ATHENS, Greece Financially struggling Greece said Wednesday it achieved a primary budget surplus of $665 million in the first quarter despite weakening revenues, beating targets agreed with rescue lenders, and managed to lower its deficit more than expected last year to 6 percent of output.
The January-March budget figure doesn't include interest payments on debt.
The Finance Ministry said state revenues for the quarter were $14.2 billion instead of the targeted $14.65 billion.
Greek officials continued discussing further budget cuts with bailout lenders Wednesday, without reaching an agreement that would allow the release of the next installment of the country's rescue loans. Such cuts have contributed to a deep recession expected to reach 25 percent over the past six years and caused deflation - a drop in consumer prices on an annual basis - for the first time in 45 years.
Greece has relied on international bailouts since May 2010, provided on condition of deeply resented income cuts, tax hikes and reductions in all forms of state spending - including health, welfare and education.

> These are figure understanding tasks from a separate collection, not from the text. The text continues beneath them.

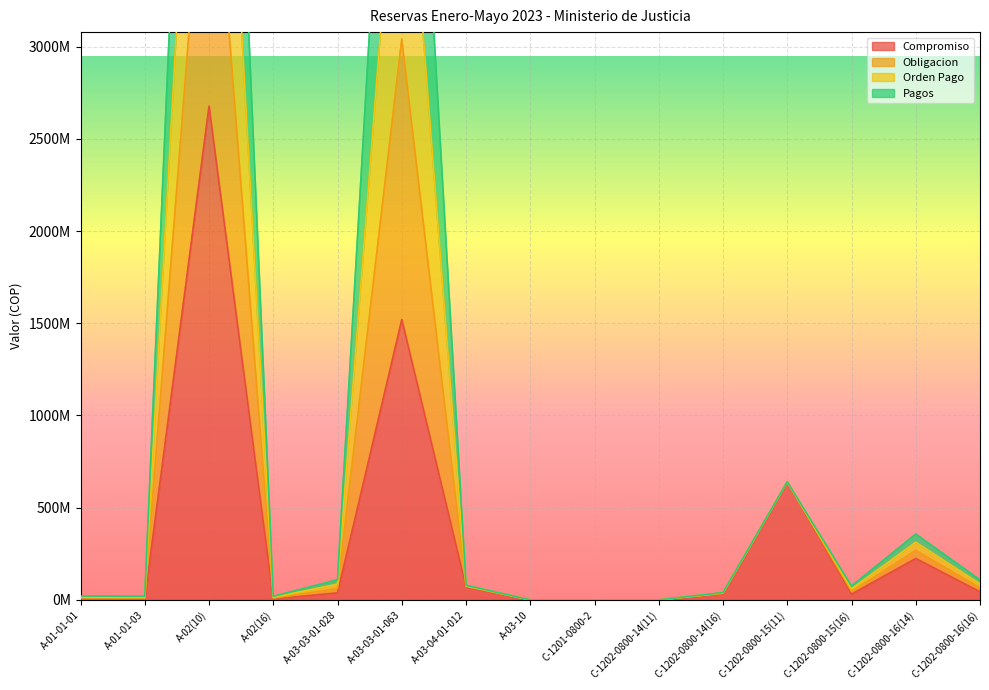

Reading right to left, extract all data points from this chart.

Compromiso: 43829238.0	224608713.7	31254032.0	640000000.0	34120612.0	0.0	0.0	0.0	70449317.0	1520371950.0	37955179.0	4752384.0	2677123601.7	4738662.0	5220470.0
Obligacion: 108356202.0	356959550.8	74674670.0	640000000.0	39529237.0	0.0	0.0	0.0	79129463.0	6081487800.0	109194733.0	19009536.0	8045194642.1	18954648.0	20881880.0
Orden Pago: 86847214.0	312842605.1	60201124.0	640000000.0	37726362.0	0.0	0.0	0.0	76236081.0	4561115850.0	85448215.0	14257152.0	6258345564.0	14215986.0	15661410.0
Pagos: 65338226.0	268725659.4	45727578.0	640000000.0	35923487.0	0.0	0.0	0.0	73342699.0	3040743900.0	61701697.0	9504768.0	4471496485.9	9477324.0	10440940.0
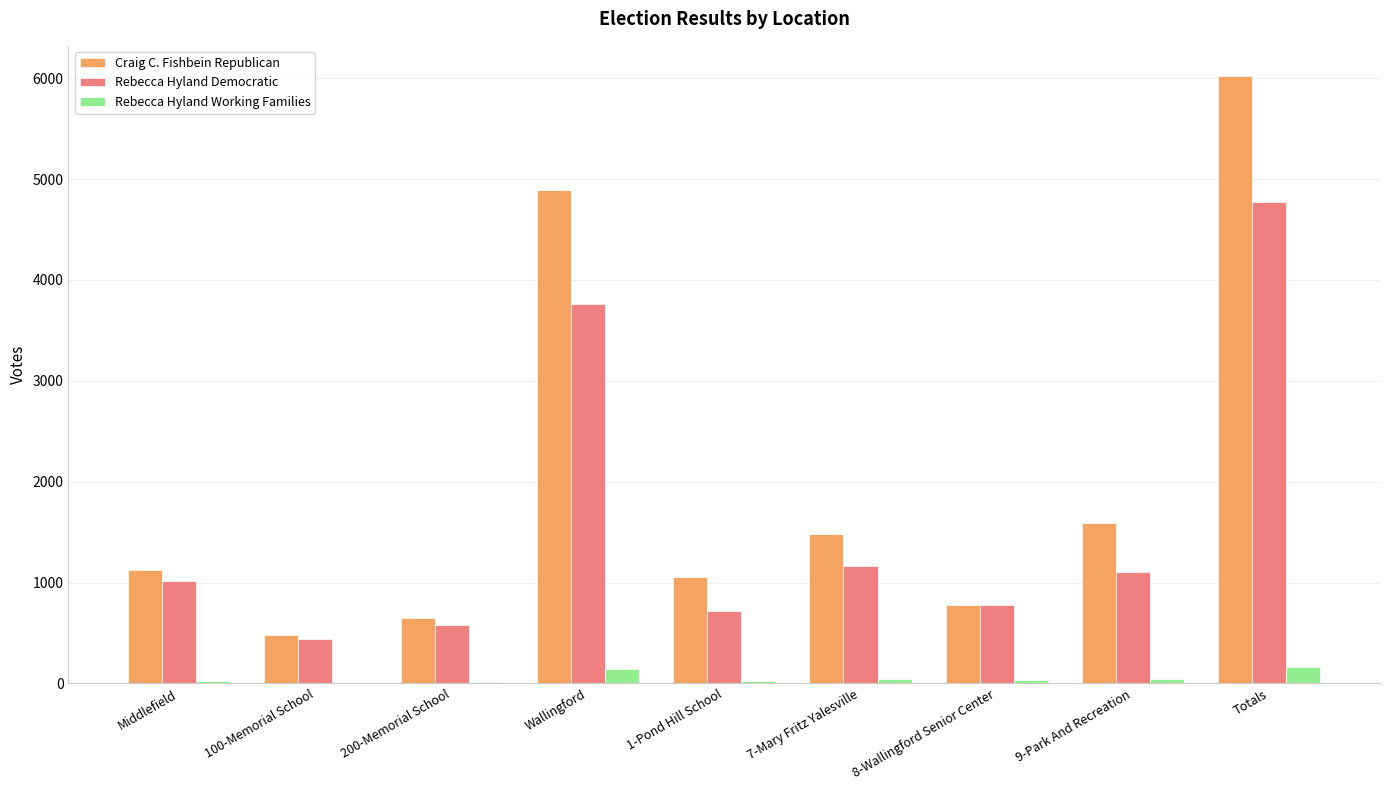

What is the total value across all series at Wallingford?

8799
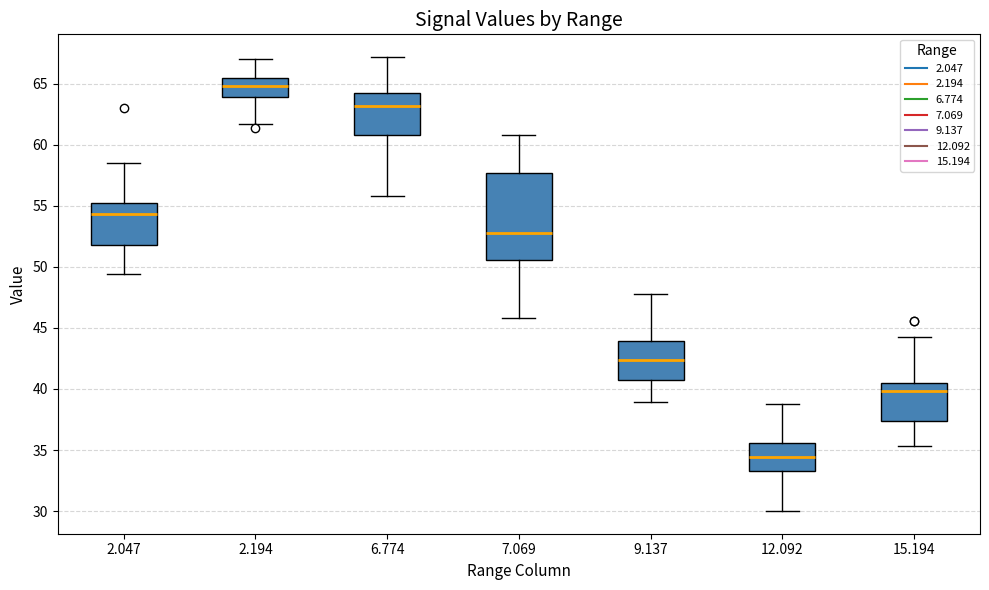

Which box has the lowest median line?

12.092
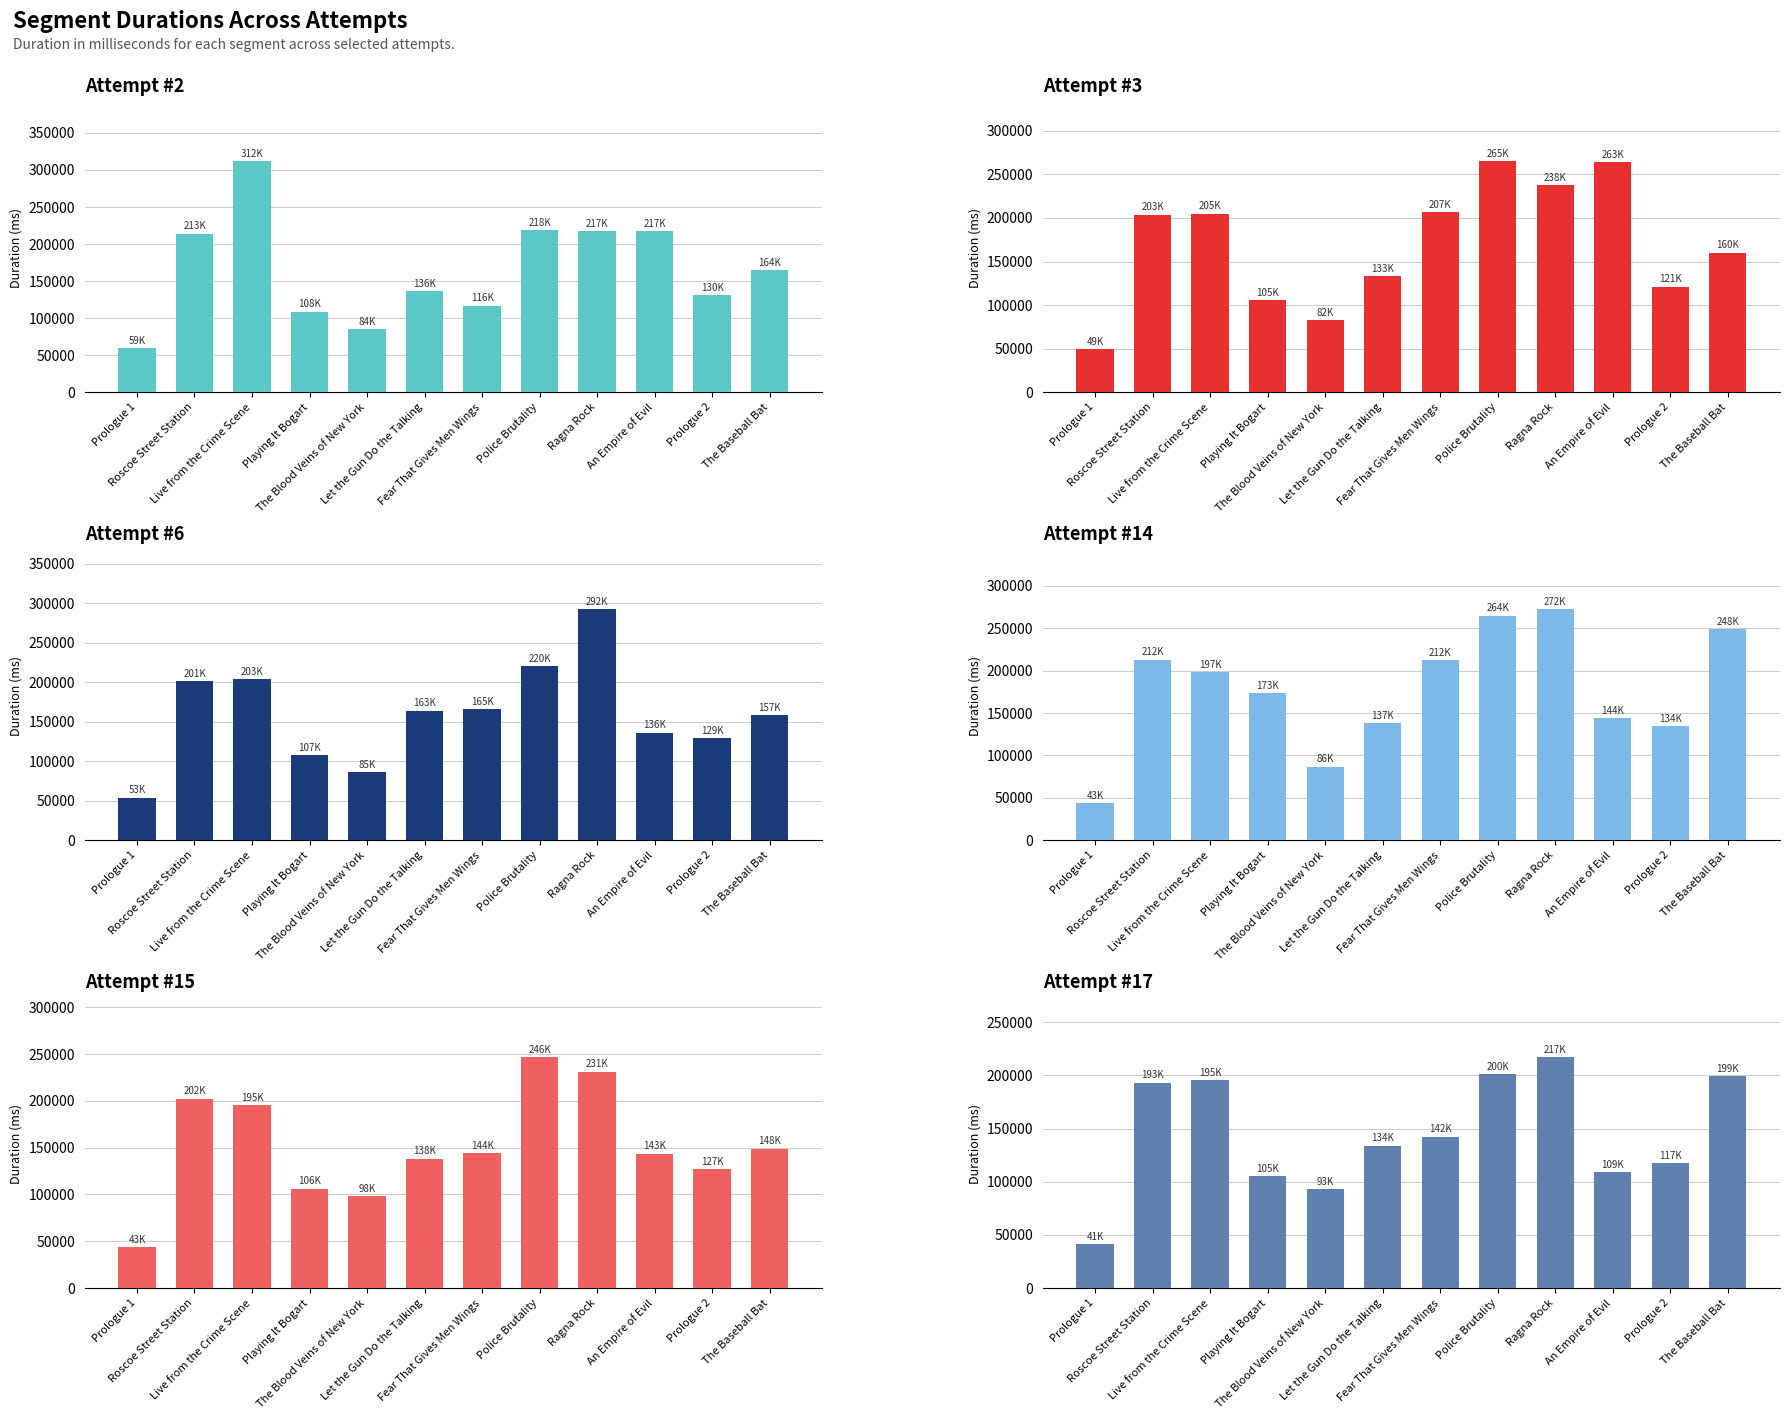

What is the highest value of the Attempt #2's Duration (ms) series?

312260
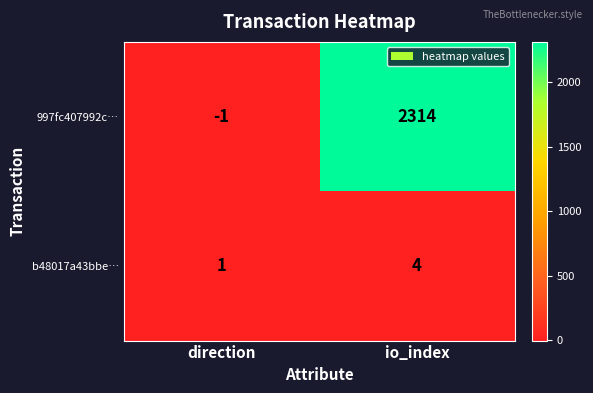

The b48017a43bbe… series shows 7 at io_index. True or false?

False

Finance Minister Yiannis Stournaras said the talks would continue next week.
Stournaras said that while long-dragging, the negotiations are not stalled.
"There are very many issues (under discussion)," he said. "There is no problem concerning the next (loan) installment."
The main issues at stake are ways of streamlining the country's civil service and reforming the public sector.
Also Wednesday, the country's statistical authority said the 2012 deficit was 6 percent of Gross Domestic Product, or $15.15 billion - better than the budget forecast of 6.6 percent - although an extra $10.06 billion provided to support battered Greek banks pushed up the deficit to a provisional 10 percent of GDP.
But officials said the final figure for 2012 would not include the bank support, as that is a one-off calculation that will be revised once the lenders are recapitalized.
The EU statistics agency meanwhile said labor costs in Greece had sunk 11.2 percent between 2008 and 2012, compared with an 8.7 percent rise across the eurozone.